Tecnica e leggerezza nel bicchiere
Il risultato è un cocktail che lavora sull’equilibrio più che sulla struttura alcolica. L’infusione di tè bianco ammorbidisce la tequila e ne accompagna la persistenza, mentre l’oleo agrumato aggiunge rotondità e complessità. La bollicina finale sostiene il sorso e ne prolunga la freschezza.
«Parliamo di un low cocktail che non supera mai i sette gradi», ha precisato Redzepi, evidenziando come la richiesta di drink meno alcolici sia oggi trasversale e non più legata solo a una scelta stagionale. Il tè, in questo contesto, diventa uno strumento tecnico oltre che aromatico, capace di ridefinire il profilo della base spiritosa.

Il tè come nuovo alleato della miscelazione contemporanea
L’incontro tra il mondo del tè e quello della mixology non è una novità assoluta, ma trova oggi nuove applicazioni grazie alla ricerca su tempi di infusione e combinazioni botaniche.
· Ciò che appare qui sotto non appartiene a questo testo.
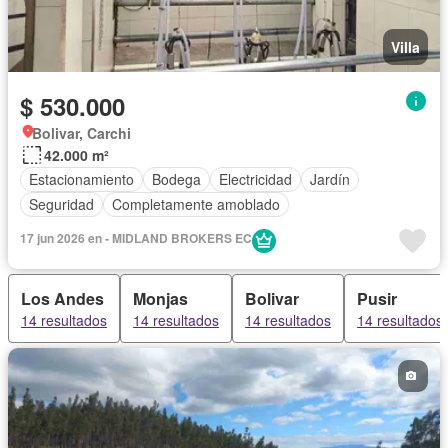
Villa
$ 530.000
Bolivar, Carchi
42.000 m²
Estacionamiento
Bodega
Electricidad
Jardín
Seguridad
Completamente amoblado
17 jun 2026 en - MIDLAND BROKERS EC
Los Andes
Monjas
Bolivar
Pusir
14 resultados
14 resultados
14 resultados
14 resultados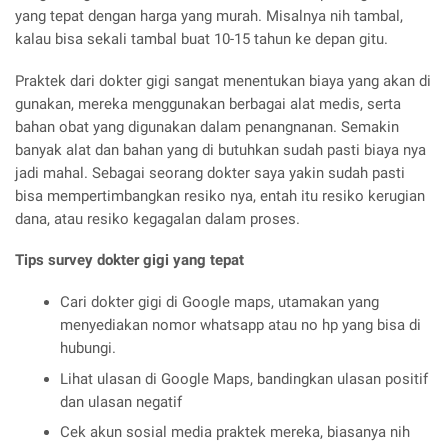
yang tepat dengan harga yang murah. Misalnya nih tambal,
kalau bisa sekali tambal buat 10-15 tahun ke depan gitu.
Praktek dari dokter gigi sangat menentukan biaya yang akan di
gunakan, mereka menggunakan berbagai alat medis, serta
bahan obat yang digunakan dalam penangnanan. Semakin
banyak alat dan bahan yang di butuhkan sudah pasti biaya nya
jadi mahal. Sebagai seorang dokter saya yakin sudah pasti
bisa mempertimbangkan resiko nya, entah itu resiko kerugian
dana, atau resiko kegagalan dalam proses.
Tips survey dokter gigi yang tepat
Cari dokter gigi di Google maps, utamakan yang
menyediakan nomor whatsapp atau no hp yang bisa di
hubungi.
Lihat ulasan di Google Maps, bandingkan ulasan positif
dan ulasan negatif
Cek akun sosial media praktek mereka, biasanya nih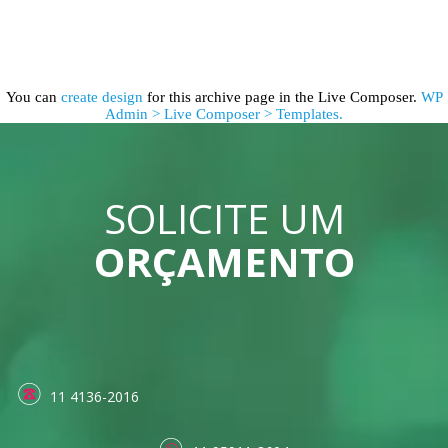
You can
create design
for this archive page in the Live Composer.
WP
Admin > Live Composer > Templates.
SOLICITE UM
ORÇAMENTO
11 4136-2016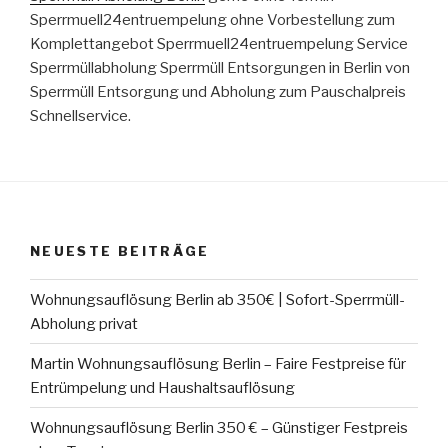
Sperrmuell24entruempelung ohne Vorbestellung zum
Komplettangebot Sperrmuell24entruempelung Service
Sperrmüllabholung Sperrmüll Entsorgungen in Berlin von
Sperrmüll Entsorgung und Abholung zum Pauschalpreis
Schnellservice.
NEUESTE BEITRÄGE
Wohnungsauflösung Berlin ab 350€ | Sofort-Sperrmüll-
Abholung privat
Martin Wohnungsauflösung Berlin – Faire Festpreise für
Entrümpelung und Haushaltsauflösung
Wohnungsauflösung Berlin 350 € – Günstiger Festpreis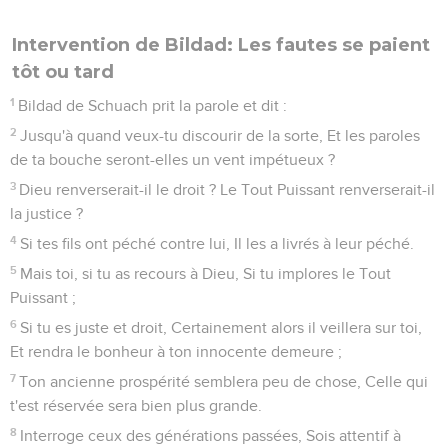
Intervention de Bildad: Les fautes se paient
tôt ou tard
1
Bildad de Schuach prit la parole et dit :
2
Jusqu'à quand veux-tu discourir de la sorte, Et les paroles
de ta bouche seront-elles un vent impétueux ?
3
Dieu renverserait-il le droit ? Le Tout Puissant renverserait-il
la justice ?
4
Si tes fils ont péché contre lui, Il les a livrés à leur péché.
5
Mais toi, si tu as recours à Dieu, Si tu implores le Tout
Puissant ;
6
Si tu es juste et droit, Certainement alors il veillera sur toi,
Et rendra le bonheur à ton innocente demeure ;
7
Ton ancienne prospérité semblera peu de chose, Celle qui
t'est réservée sera bien plus grande.
8
Interroge ceux des générations passées, Sois attentif à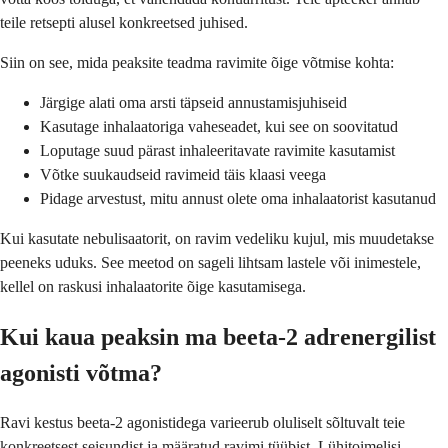
teile retsepti alusel konkreetsed juhised.
Siin on see, mida peaksite teadma ravimite õige võtmise kohta:
Järgige alati oma arsti täpseid annustamisjuhiseid
Kasutage inhalaatoriga vaheseadet, kui see on soovitatud
Loputage suud pärast inhaleeritavate ravimite kasutamist
Võtke suukaudseid ravimeid täis klaasi veega
Pidage arvestust, mitu annust olete oma inhalaatorist kasutanud
Kui kasutate nebulisaatorit, on ravim vedeliku kujul, mis muudetakse
peeneks uduks. See meetod on sageli lihtsam lastele või inimestele,
kellel on raskusi inhalaatorite õige kasutamisega.
Kui kaua peaksin ma beeta-2 adrenergilist
agonisti võtma?
Ravi kestus beeta-2 agonistidega varieerub oluliselt sõltuvalt teie
konkreetsest seisundist ja määratud ravimi tüübist. Lühitoimelisi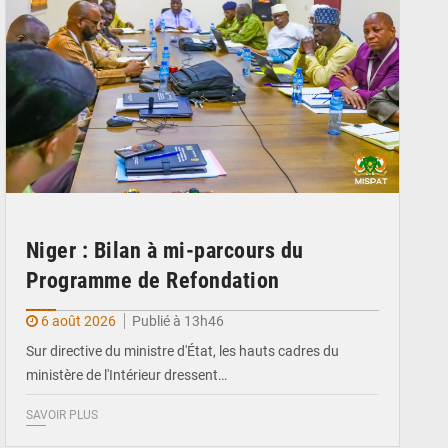
Niger : Bilan à mi-parcours du
Programme de Refondation
6 août 2026
Publié à 13h46
Sur directive du ministre d'État, les hauts cadres du
ministère de l'Intérieur dressent…
SAVOIR PLUS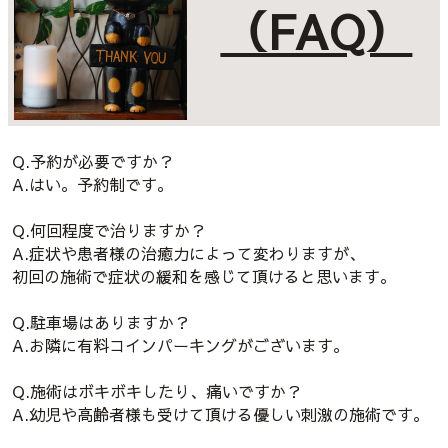
（FAQ）
Q.予約が必要ですか？
A.はい。予約制です。
Q.何回程度で治りますか？
A.症状や患者様の治癒力によって変わりますが、
初回の施術で症状の緩和を感じて頂けると思います。
Q.駐車場はありますか？
A.お隣に有料コインパーキングがございます。
Q.施術はボキボキしたり、痛いですか？
A.幼児や高齢者様も受けて頂ける優しい刺激の施術です。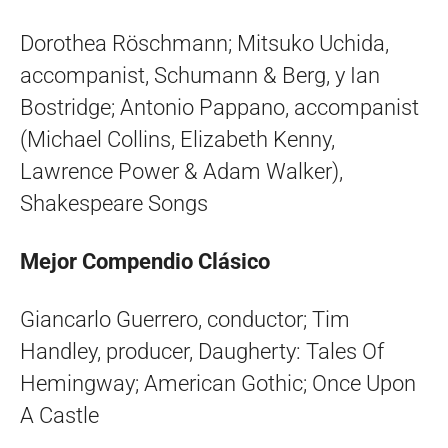
Dorothea Röschmann; Mitsuko Uchida,
accompanist, Schumann & Berg, y Ian
Bostridge; Antonio Pappano, accompanist
(Michael Collins, Elizabeth Kenny,
Lawrence Power & Adam Walker),
Shakespeare Songs
Mejor Compendio Clásico
Giancarlo Guerrero, conductor; Tim
Handley, producer, Daugherty: Tales Of
Hemingway; American Gothic; Once Upon
A Castle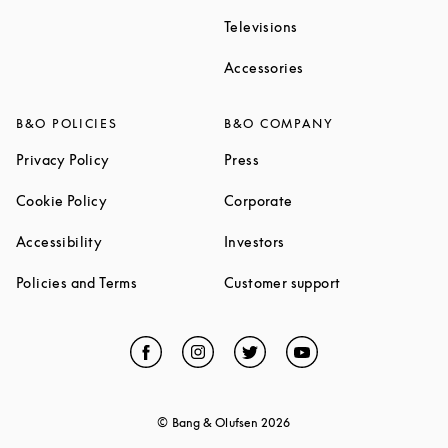
Link Opens in New Ta
Televisions
Link Opens in New Ta
Accessories
B&O POLICIES
B&O COMPANY
Link Opens in New Tab
Link Opens in New Tab
Privacy Policy
Press
Link Opens in New Tab
Link Opens in New Tab
Cookie Policy
Corporate
Link Opens in New Tab
Link Opens in New Tab
Accessibility
Investors
Link Opens in New Tab
Link Opens in 
Policies and Terms
Customer support
Facebook
Link Opens in New Tab
Instagram
Link Opens in New Tab
Twitter
Link Opens in New Tab
YouTube
Link Opens in Ne
© Bang & Olufsen
2026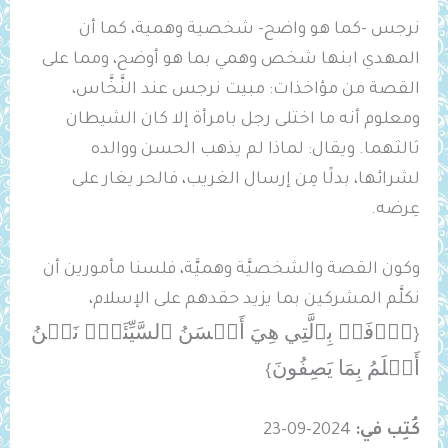
نرجس -كما هو واضح- شخصية وهمية، كما أن
المهدي ابنها شخص وهمي بما هو أوضح، ومما على
القصة من مؤاخذات: مبيت نرجس عند النَّخَّاس،
ومعلوم أنه ما اختلى رجل بامرأة إلا كان الشيطان
ثالثهما. ويقال: لماذا لم يذهب الحسن ووالده
لشرائها، بدلًا مِن إرسال الغريب، فالحر يغار على
عِرضه.
وكون القصة والشخصيَّة وهميَّة، فلسنا مأمورين أن
نكلَّم المشركين بما يزيد حقدهم على الإسلام،
ٱدۡفَعۡ ‌بِٱلَّتِي ‌هِيَ أَحۡسَنُ ٱلسَّيِّئَةَۚ نَحۡنُ
{
أَعۡلَمُ بِمَا يَصِفُونَ
}
كُتِب في:
2024-09-23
Durante la presentazione, il tea master Albino Ferri ha sottolineato come «anche un ingrediente semplice, se trattato con attenzione, possa cambiare il volto di un cocktail».

Nel contesto del Garda, territorio tradizionalmente legato all’ospitalità e alla cucina di lago, l’esperimento del Grand Hotel Fasano si inserisce in una proposta che punta su leggerezza e precisione tecnica. Un modo diverso di interpretare la tequila e, più in generale, di affrontare la miscelazione in chiave contemporanea.